In May last year, however, the US Justice Department requested that Richard O’Dwyer be extradited to the US under the Extradition Act 2003, after the Southern District Court in New York brought two charges against him for copyright infringement regarding his website that was hosted at TVShack.net.

Following the extradition request, O’Dwyer was released on bail by UK authorities, and then he appeared in Westminster magistrates court for a preliminary hearing, at which point his lawyer opposed the ruling, arguing that any prosecution should take place in the UK, as TVShack was not hosted on American servers.

This is a key point of contention in the case. Even without looking at whether what O’Dwyer did was illegal or not, the involvement of US courts has baffled many parties.

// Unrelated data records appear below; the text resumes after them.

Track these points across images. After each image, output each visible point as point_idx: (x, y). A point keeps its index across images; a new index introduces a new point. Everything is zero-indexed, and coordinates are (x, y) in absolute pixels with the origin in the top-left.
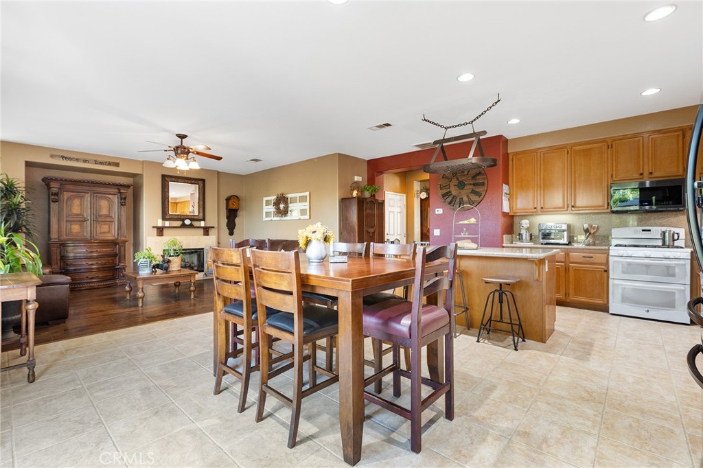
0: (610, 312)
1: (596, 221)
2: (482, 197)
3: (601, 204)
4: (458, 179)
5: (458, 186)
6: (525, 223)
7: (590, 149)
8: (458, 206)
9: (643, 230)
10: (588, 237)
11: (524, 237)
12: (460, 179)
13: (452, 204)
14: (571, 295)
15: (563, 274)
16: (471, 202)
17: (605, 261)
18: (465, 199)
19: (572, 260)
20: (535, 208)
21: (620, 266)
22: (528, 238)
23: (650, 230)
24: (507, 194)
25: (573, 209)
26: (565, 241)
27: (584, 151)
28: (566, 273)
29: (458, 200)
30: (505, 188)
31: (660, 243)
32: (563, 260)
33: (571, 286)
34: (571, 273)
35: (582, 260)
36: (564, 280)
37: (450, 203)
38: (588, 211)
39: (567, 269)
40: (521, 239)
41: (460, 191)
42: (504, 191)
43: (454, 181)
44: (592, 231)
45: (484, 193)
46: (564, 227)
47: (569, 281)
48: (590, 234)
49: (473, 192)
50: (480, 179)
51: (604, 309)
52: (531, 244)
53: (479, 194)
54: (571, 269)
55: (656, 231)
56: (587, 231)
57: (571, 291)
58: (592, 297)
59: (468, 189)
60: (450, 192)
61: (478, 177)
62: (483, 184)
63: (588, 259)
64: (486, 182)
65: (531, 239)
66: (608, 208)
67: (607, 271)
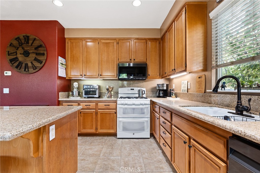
0: (118, 137)
1: (113, 84)
2: (43, 64)
3: (114, 74)
4: (23, 48)
5: (23, 54)
6: (75, 84)
7: (109, 43)
8: (23, 70)
9: (131, 89)
10: (108, 93)
11: (75, 94)
12: (26, 48)
13: (19, 68)
14: (98, 129)
15: (94, 116)
16: (34, 68)
17: (115, 107)
18: (30, 64)
19: (99, 108)
20: (81, 75)
21: (122, 109)
22: (77, 94)
23: (133, 89)
24: (62, 64)
25: (101, 77)
26: (97, 96)
27: (106, 43)
28: (96, 116)
29: (24, 65)
30: (61, 60)
31: (137, 96)
32: (95, 108)
33: (99, 124)
34: (99, 116)
35: (104, 107)
36: (95, 120)
37: (17, 67)
38: (108, 78)
39: (96, 113)
40: (73, 95)
41: (25, 58)
42: (60, 62)
43: (20, 51)
44: (110, 90)
45: (44, 62)
46: (97, 87)
47: (98, 121)
48: (109, 91)
49: (36, 59)
50: (41, 50)
51: (115, 135)
52: (79, 99)
53: (40, 62)
54: (99, 113)
55: (136, 89)
56: (108, 89)
57: (99, 127)
58: (109, 129)
59: (32, 56)
60: (17, 58)
61: (40, 49)
62: (43, 54)
63: (107, 106)
64: (45, 53)
65: (79, 94)
66: (117, 77)
67: (116, 113)
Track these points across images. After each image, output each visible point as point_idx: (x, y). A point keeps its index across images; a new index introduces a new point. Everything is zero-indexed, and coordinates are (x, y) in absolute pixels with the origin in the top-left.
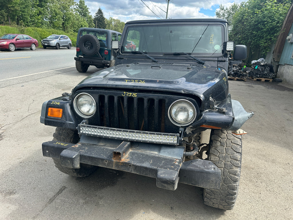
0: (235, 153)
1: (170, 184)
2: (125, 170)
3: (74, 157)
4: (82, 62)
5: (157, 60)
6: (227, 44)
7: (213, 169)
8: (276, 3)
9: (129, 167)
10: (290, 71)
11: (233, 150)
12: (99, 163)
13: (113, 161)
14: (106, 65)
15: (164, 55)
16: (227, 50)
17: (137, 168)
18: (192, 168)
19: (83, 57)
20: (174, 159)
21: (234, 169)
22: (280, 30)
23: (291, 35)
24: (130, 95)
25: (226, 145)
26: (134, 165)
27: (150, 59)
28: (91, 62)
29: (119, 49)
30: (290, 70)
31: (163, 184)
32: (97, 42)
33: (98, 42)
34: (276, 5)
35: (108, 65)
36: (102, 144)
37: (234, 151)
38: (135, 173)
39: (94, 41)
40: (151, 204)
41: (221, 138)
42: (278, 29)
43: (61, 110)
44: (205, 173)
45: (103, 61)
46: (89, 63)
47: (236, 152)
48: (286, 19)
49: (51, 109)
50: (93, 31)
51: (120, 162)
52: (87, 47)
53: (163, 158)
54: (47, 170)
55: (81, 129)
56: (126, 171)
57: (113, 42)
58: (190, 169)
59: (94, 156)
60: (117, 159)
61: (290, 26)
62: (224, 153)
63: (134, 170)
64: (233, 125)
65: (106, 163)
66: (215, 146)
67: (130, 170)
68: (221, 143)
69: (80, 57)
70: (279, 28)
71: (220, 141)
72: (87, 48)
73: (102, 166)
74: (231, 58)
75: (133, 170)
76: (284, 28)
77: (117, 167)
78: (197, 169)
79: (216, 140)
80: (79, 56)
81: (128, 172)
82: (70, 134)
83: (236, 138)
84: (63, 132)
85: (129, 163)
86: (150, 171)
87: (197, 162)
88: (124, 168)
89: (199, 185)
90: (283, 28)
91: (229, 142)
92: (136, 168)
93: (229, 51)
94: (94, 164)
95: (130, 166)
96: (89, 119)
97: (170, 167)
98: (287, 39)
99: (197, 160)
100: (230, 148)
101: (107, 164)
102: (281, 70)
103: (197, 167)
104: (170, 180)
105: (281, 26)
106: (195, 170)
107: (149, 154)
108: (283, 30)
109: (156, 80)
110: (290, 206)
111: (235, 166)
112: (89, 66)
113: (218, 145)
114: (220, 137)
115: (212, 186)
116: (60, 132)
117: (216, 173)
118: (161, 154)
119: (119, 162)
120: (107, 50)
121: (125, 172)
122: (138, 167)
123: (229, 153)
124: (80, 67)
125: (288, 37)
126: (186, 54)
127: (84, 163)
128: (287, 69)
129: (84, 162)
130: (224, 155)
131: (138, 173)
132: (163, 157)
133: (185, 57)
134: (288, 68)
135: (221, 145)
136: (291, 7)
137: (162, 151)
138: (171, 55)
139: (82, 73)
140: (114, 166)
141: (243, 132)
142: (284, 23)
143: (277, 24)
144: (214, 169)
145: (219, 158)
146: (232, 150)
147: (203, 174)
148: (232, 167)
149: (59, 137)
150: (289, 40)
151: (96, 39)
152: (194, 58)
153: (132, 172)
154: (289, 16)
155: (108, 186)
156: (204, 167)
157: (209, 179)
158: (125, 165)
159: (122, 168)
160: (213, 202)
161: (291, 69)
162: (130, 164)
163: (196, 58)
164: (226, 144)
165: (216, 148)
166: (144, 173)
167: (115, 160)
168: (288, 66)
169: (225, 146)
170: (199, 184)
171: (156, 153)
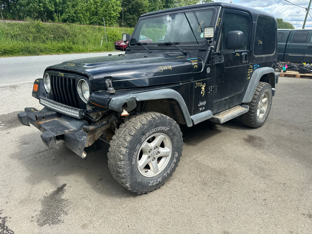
6: (205, 30)
7: (83, 139)
15: (158, 45)
16: (205, 37)
21: (121, 149)
24: (61, 75)
40: (90, 173)
44: (76, 141)
47: (129, 134)
55: (40, 100)
59: (32, 118)
60: (37, 122)
64: (110, 105)
65: (35, 124)
87: (78, 132)
93: (210, 38)
106: (72, 138)
107: (63, 123)
111: (122, 146)
126: (173, 44)
129: (29, 121)
138: (163, 45)
157: (78, 146)
162: (41, 126)
170: (73, 149)
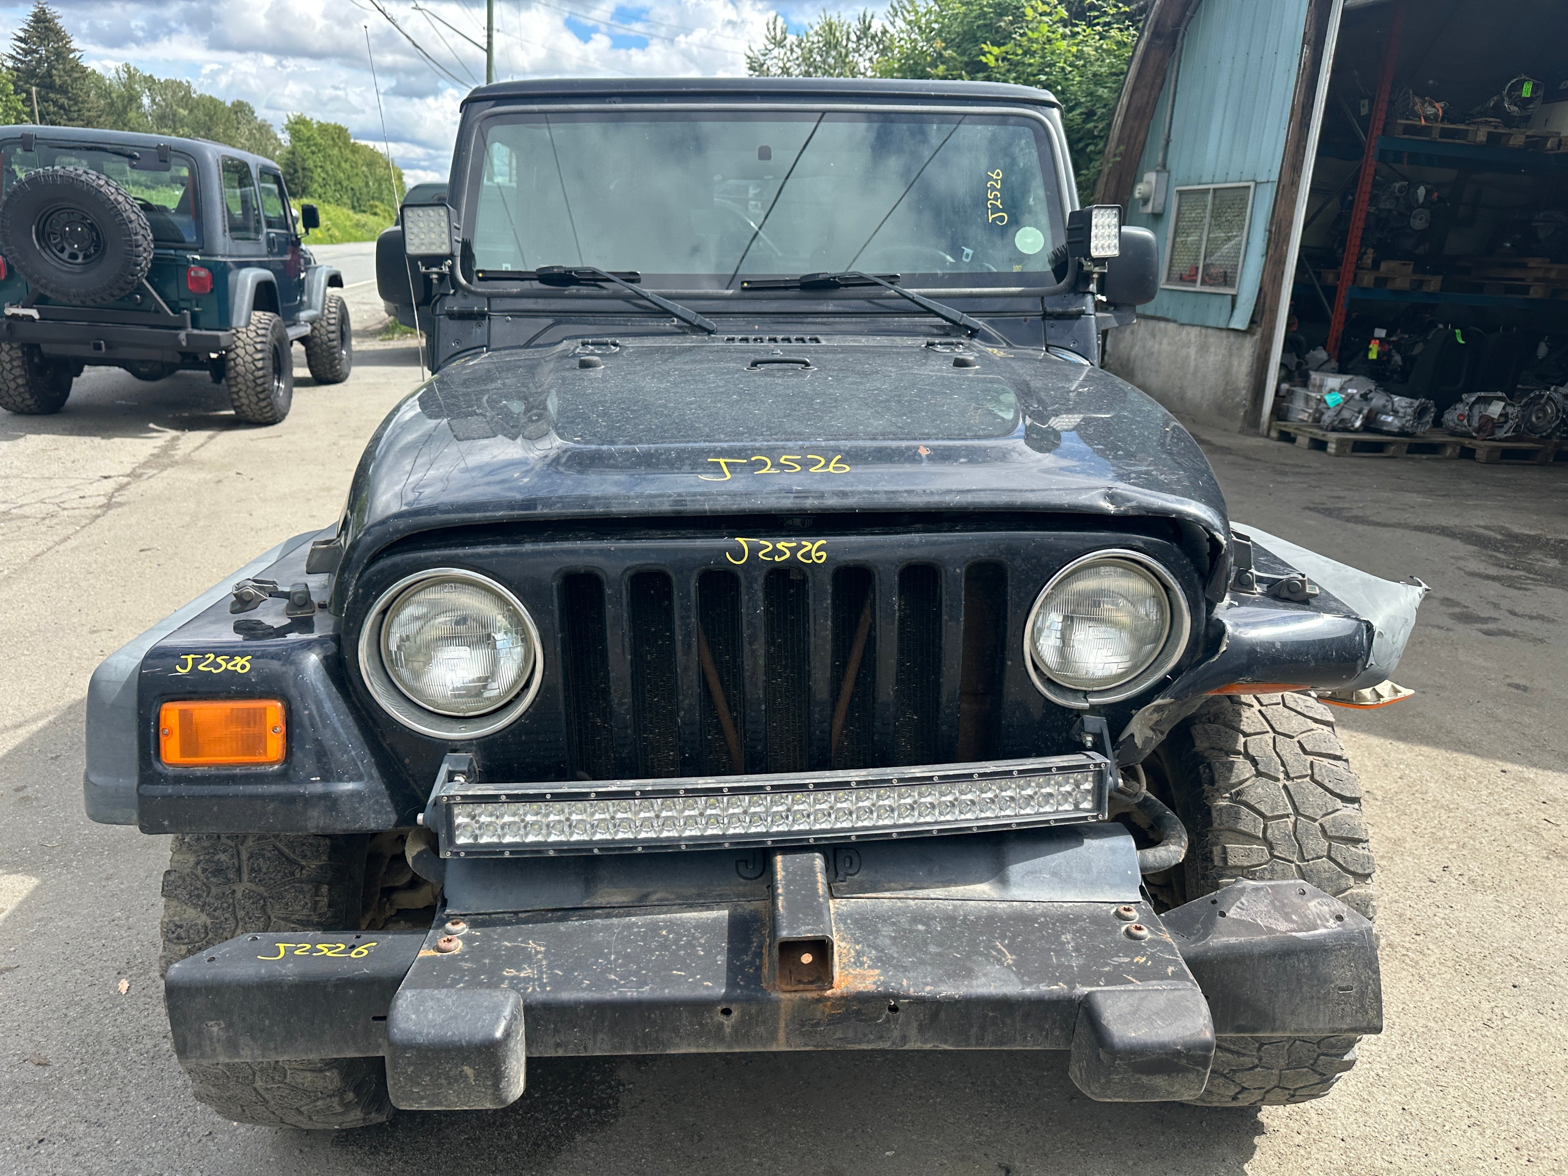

The key facilitating factor that has let this case proceed to this stage, is the 2003 US-UK Extradition Treaty, which allows suspects to be extradited to the US without UK courts having to consider the evidence first. Conversely, UK prosecutors must submit their evidence to US courts before making an extradition request. Indeed, this has led to a number of civil liberties groups raising the question about why the UK Government hasn’t pushed to amend the Extradition Act 2003.

Isabella Sankey, director of policy for Liberty, has previously said: “Enacting the forum amendment would have been quite simple. It’s not that we’re arguing that in every case where activity has taken place here we shouldn’t allow people to be extradited. But we should at least be leaving our judges some discretion to look at the circumstances.”